Ma non sarà che quei fermenti nazional-popolari sono stati ‘a destra’ troppo enfatizzati? In realtà non erano legati ad una concezione deteriore della politica pubblica prebendaria, assistenzialista, clientelare ecc.? Ad una visione incentrata su uno statalismo anacronistico e precapitalistico, in fondo ad un meridionalismo asfittico, alla de Mita, fonte di molti mali (e non so di quali beni)?

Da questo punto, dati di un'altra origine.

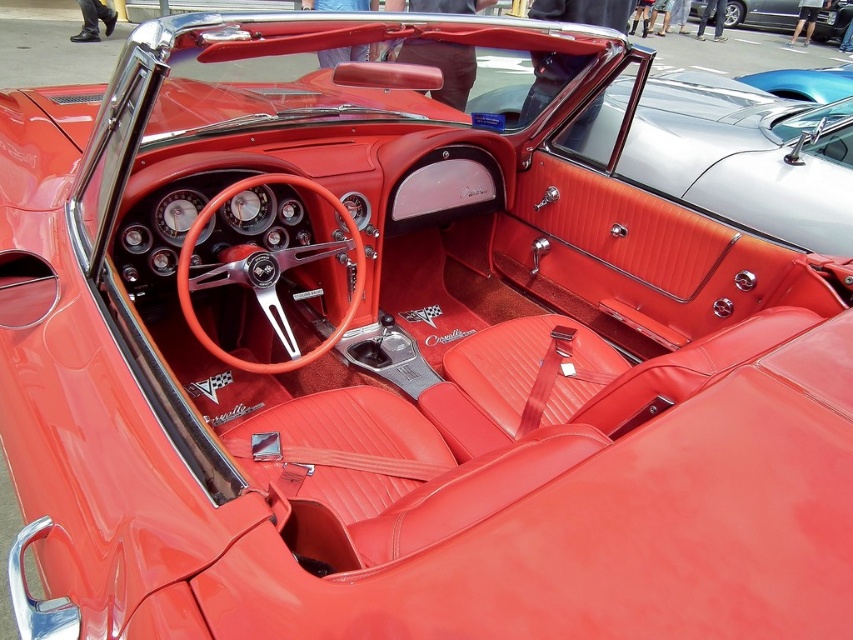
From the picture: Is matte red leather door at center to the left of glossy red leather convertible at upper center from the viewer's perspective?

Indeed, matte red leather door at center is positioned on the left side of glossy red leather convertible at upper center.

Looking at this image, does matte red leather door at center appear on the right side of glossy red leather convertible at upper center?

Incorrect, matte red leather door at center is not on the right side of glossy red leather convertible at upper center.

What do you see at coordinates (746, 156) in the screenshot? This screenshot has width=853, height=640. I see `matte red leather door at center` at bounding box center [746, 156].

The image size is (853, 640). I want to click on matte red leather door at center, so click(746, 156).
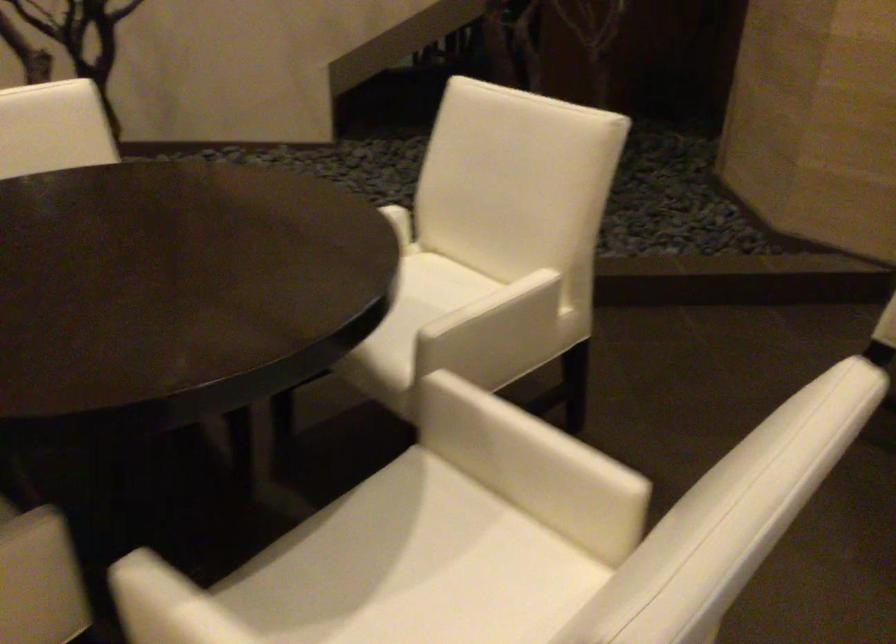
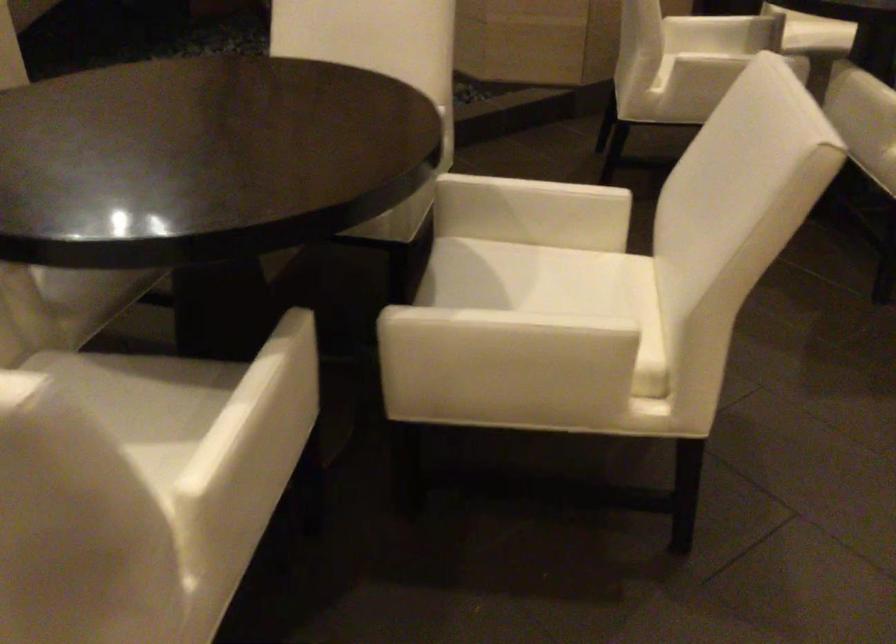
Find the pixel in the second image that matches [533,431] in the first image.

(538, 185)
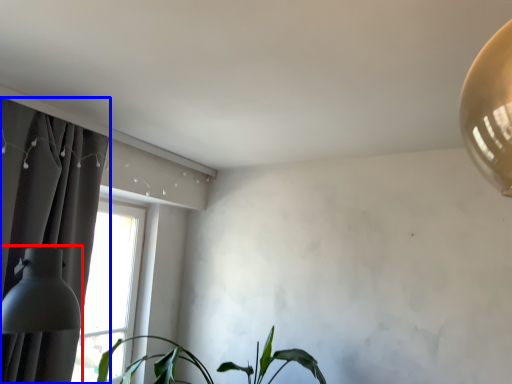
Question: Which object appears farthest to the camera in this image, table lamp (highlighted by a red box) or curtain (highlighted by a blue box)?

Choices:
 (A) table lamp
 (B) curtain

Answer: (B)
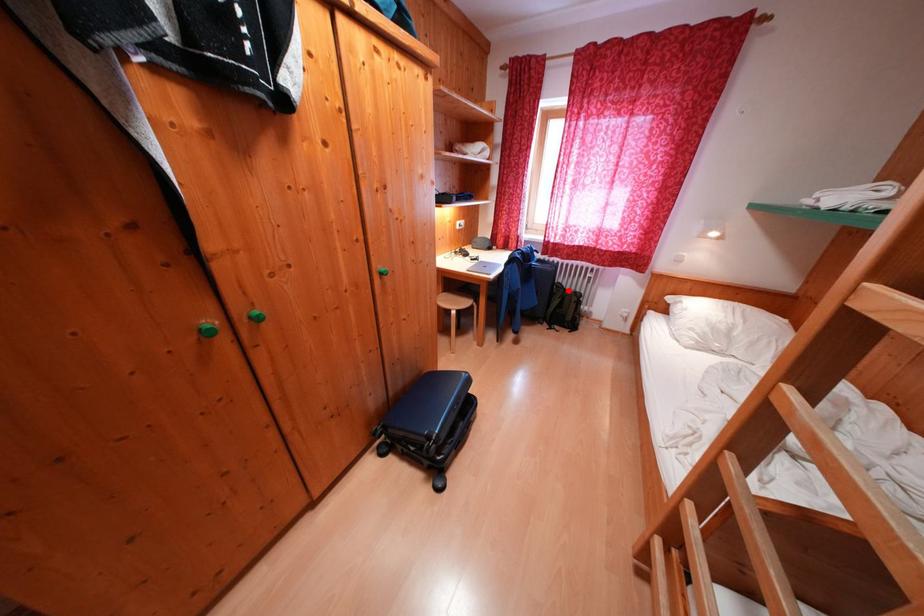
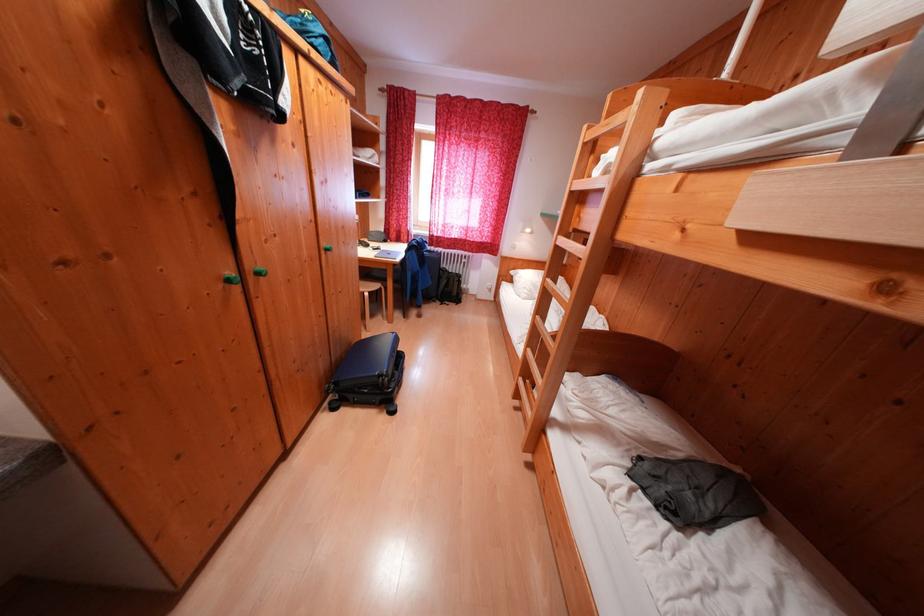
Question: I am providing you with two images of the same scene from different viewpoints. In image1, a red point is highlighted. Considering the same 3D point in image2, which of the following is correct?

Choices:
 (A) It is closer
 (B) It is farther

Answer: (A)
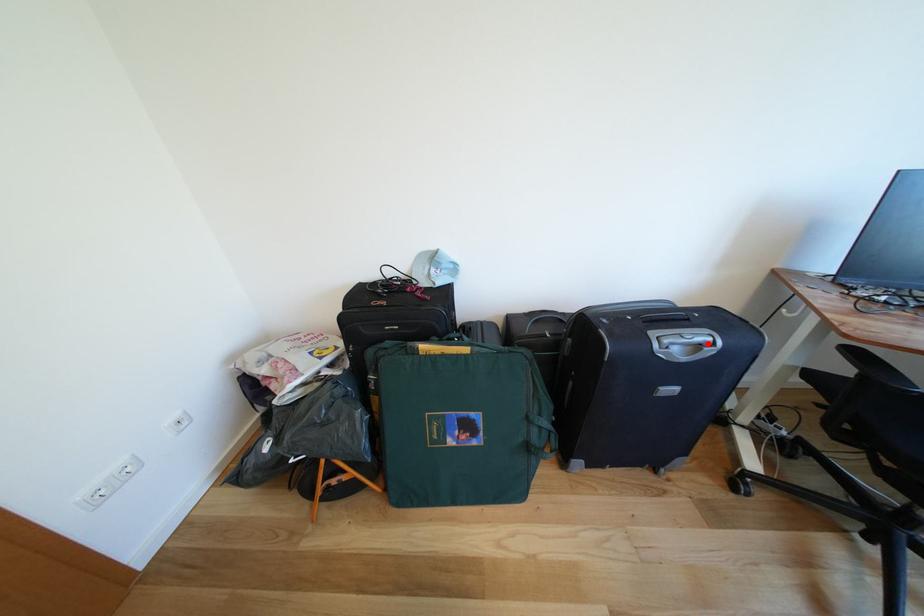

Surfeando sui (o nei) social io per la verità – tranne in quelli più schierati e sempre a rischio oscuramento – io scorgo molto conformismo ‘cattocomunista e liberal, al solito (espresso da mugugni), ed assai poco non dico ribellismo, ma neppure reazione forte, al di là della sterile lamentosità che è rimasta al sud ed è dilagata pure al nord… In ogni caso per un post non ‘politically correct’, 100 ce ne sono aderenti al pensiero unico sardinesco, gretino, genderfluid, pontienonmuri, antifa ecc. Vorrei sbagliarmi.